Provided material >>
((
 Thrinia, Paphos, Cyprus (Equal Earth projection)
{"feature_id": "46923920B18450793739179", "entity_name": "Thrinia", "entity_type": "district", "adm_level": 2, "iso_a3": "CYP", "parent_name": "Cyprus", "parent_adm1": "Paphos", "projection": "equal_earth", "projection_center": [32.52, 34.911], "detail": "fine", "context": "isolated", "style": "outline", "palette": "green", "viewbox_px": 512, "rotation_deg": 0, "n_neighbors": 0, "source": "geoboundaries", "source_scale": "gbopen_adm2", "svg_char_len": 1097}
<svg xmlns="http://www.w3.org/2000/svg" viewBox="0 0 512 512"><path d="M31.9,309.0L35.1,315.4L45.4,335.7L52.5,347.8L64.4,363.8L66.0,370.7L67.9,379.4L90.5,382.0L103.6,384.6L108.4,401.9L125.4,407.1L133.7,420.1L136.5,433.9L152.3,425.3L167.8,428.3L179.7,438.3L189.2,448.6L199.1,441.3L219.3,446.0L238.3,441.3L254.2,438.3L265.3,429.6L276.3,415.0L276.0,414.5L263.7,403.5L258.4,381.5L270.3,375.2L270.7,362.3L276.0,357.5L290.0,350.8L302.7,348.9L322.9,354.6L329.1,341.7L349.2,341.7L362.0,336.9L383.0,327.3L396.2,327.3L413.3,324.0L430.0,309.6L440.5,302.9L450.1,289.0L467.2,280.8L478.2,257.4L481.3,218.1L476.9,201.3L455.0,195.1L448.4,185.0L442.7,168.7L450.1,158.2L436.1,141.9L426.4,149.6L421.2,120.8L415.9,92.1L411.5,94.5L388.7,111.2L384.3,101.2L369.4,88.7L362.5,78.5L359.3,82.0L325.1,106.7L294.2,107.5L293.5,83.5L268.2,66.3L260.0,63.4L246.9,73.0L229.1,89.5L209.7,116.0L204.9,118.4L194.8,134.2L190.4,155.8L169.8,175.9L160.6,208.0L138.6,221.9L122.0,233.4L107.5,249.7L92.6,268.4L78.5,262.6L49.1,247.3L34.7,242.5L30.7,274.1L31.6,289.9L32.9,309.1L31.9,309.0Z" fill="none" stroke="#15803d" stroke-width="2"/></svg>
))
((
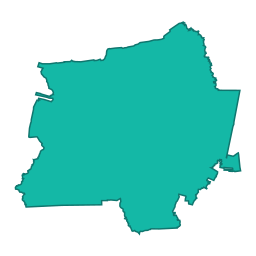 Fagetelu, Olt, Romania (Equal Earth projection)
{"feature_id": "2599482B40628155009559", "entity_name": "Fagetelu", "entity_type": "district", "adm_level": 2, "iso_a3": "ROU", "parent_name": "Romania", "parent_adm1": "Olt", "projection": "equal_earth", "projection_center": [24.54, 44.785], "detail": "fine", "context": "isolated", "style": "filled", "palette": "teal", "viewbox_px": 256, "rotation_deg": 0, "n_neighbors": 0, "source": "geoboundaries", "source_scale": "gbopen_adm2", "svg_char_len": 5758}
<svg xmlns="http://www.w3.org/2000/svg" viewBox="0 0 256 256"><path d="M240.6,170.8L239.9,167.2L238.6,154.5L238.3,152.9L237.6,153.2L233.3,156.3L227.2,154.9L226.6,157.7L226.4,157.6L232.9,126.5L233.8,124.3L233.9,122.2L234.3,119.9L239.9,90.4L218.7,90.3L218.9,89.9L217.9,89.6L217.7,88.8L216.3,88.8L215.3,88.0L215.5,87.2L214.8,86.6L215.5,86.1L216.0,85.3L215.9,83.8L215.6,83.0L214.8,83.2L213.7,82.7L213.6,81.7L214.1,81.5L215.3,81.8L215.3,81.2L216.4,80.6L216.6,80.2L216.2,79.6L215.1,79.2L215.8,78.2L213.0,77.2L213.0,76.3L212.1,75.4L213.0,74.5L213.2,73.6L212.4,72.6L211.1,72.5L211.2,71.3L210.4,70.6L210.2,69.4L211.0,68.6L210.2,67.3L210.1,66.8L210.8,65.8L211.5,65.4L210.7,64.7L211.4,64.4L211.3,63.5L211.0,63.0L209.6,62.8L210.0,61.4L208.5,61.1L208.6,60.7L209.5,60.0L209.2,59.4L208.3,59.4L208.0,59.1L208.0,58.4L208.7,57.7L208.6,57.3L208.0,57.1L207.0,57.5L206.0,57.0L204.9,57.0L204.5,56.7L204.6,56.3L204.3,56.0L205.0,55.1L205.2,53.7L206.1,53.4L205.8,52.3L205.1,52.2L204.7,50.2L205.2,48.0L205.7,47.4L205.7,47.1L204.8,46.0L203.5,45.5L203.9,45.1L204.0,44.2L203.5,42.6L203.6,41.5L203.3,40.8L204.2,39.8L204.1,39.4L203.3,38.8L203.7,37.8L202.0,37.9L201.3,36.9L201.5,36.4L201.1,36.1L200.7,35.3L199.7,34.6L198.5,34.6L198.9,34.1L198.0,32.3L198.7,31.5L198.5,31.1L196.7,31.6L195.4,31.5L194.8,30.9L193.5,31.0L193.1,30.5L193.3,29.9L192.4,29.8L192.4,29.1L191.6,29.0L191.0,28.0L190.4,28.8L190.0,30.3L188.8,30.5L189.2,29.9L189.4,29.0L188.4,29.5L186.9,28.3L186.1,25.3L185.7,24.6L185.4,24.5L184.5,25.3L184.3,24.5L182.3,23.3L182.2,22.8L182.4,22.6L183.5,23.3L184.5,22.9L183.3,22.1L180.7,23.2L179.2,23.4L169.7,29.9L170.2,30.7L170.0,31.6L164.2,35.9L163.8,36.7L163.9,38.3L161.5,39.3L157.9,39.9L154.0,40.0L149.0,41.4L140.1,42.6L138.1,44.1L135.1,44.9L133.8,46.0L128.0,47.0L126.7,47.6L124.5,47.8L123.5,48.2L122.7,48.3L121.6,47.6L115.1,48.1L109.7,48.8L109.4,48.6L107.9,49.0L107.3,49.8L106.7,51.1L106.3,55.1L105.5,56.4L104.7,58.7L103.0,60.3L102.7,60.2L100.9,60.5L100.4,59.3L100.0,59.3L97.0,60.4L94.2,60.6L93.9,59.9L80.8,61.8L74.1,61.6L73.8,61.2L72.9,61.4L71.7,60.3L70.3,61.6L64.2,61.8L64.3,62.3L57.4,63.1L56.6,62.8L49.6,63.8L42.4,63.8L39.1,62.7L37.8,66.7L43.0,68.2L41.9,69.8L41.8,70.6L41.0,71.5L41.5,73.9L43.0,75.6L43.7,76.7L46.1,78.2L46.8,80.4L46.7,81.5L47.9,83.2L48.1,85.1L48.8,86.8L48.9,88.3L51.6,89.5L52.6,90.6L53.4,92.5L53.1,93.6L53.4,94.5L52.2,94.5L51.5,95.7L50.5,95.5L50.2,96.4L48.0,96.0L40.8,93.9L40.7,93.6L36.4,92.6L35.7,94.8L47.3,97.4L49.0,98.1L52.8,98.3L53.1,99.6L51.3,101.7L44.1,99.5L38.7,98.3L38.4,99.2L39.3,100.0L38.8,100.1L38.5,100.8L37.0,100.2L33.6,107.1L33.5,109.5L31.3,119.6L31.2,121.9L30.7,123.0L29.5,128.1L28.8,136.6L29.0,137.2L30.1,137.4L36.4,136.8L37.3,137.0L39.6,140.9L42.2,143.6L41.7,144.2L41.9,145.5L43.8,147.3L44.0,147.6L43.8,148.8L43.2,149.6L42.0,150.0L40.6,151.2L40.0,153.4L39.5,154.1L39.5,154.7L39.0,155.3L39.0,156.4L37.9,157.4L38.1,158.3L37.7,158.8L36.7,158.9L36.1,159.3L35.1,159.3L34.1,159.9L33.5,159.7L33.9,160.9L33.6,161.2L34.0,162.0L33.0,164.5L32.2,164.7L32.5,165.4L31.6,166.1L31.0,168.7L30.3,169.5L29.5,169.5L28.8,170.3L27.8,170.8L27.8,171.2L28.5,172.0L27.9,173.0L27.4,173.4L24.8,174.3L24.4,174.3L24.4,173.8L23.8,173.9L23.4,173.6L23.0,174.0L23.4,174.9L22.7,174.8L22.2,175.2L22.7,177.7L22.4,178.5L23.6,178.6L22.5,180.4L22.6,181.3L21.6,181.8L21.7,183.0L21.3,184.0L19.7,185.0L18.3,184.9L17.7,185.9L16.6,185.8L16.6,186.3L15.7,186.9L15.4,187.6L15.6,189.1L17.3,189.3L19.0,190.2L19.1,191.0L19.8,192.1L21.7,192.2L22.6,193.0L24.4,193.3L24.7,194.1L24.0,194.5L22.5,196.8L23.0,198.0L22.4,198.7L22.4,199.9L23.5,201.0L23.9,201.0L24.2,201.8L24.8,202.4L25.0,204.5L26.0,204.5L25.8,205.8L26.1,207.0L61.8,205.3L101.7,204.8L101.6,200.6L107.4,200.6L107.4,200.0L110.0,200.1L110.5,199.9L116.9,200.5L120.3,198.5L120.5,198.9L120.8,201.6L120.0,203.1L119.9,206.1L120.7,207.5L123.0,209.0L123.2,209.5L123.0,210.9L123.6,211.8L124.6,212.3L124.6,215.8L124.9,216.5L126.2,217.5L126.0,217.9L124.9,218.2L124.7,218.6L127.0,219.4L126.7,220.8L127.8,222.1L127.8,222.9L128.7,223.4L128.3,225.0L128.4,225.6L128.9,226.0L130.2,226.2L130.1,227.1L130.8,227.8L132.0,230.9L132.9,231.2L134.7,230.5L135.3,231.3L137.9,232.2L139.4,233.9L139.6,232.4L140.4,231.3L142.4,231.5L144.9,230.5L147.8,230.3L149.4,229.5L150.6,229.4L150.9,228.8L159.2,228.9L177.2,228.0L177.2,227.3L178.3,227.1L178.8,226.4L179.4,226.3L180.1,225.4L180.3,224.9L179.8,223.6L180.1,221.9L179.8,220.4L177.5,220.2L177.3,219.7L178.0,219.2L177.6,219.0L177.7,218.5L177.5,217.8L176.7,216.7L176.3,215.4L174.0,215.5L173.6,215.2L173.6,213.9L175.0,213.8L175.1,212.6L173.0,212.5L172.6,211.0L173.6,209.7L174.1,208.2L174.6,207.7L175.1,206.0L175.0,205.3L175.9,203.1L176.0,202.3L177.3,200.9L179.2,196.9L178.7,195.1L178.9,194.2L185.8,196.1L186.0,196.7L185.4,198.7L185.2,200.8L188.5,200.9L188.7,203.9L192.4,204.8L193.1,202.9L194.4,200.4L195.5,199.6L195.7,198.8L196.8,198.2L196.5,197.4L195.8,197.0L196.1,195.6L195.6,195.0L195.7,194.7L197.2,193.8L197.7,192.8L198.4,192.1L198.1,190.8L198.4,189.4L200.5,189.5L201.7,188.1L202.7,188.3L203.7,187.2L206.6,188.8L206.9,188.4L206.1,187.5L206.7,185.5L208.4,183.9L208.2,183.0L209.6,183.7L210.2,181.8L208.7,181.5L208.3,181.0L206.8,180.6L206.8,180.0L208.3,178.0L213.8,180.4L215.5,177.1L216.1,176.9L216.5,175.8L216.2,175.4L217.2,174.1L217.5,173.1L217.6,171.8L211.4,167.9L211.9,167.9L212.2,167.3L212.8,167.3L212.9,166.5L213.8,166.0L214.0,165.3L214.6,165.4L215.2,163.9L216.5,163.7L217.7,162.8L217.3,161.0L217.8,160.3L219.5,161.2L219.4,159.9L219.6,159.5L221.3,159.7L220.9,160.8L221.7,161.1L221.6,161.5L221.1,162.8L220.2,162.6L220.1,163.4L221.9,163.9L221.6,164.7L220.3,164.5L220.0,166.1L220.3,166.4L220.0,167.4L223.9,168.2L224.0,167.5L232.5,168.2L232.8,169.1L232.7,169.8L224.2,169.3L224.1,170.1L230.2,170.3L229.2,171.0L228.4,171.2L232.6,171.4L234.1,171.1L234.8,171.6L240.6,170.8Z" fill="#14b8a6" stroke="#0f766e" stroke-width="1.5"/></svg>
))
Please report every line in the data above that contains the string "district", copying each one in full.

{"feature_id": "46923920B18450793739179", "entity_name": "Thrinia", "entity_type": "district", "adm_level": 2, "iso_a3": "CYP", "parent_name": "Cyprus", "parent_adm1": "Paphos", "projection": "equal_earth", "projection_center": [32.52, 34.911], "detail": "fine", "context": "isolated", "style": "outline", "palette": "green", "viewbox_px": 512, "rotation_deg": 0, "n_neighbors": 0, "source": "geoboundaries", "source_scale": "gbopen_adm2", "svg_char_len": 1097}
{"feature_id": "2599482B40628155009559", "entity_name": "Fagetelu", "entity_type": "district", "adm_level": 2, "iso_a3": "ROU", "parent_name": "Romania", "parent_adm1": "Olt", "projection": "equal_earth", "projection_center": [24.54, 44.785], "detail": "fine", "context": "isolated", "style": "filled", "palette": "teal", "viewbox_px": 256, "rotation_deg": 0, "n_neighbors": 0, "source": "geoboundaries", "source_scale": "gbopen_adm2", "svg_char_len": 5758}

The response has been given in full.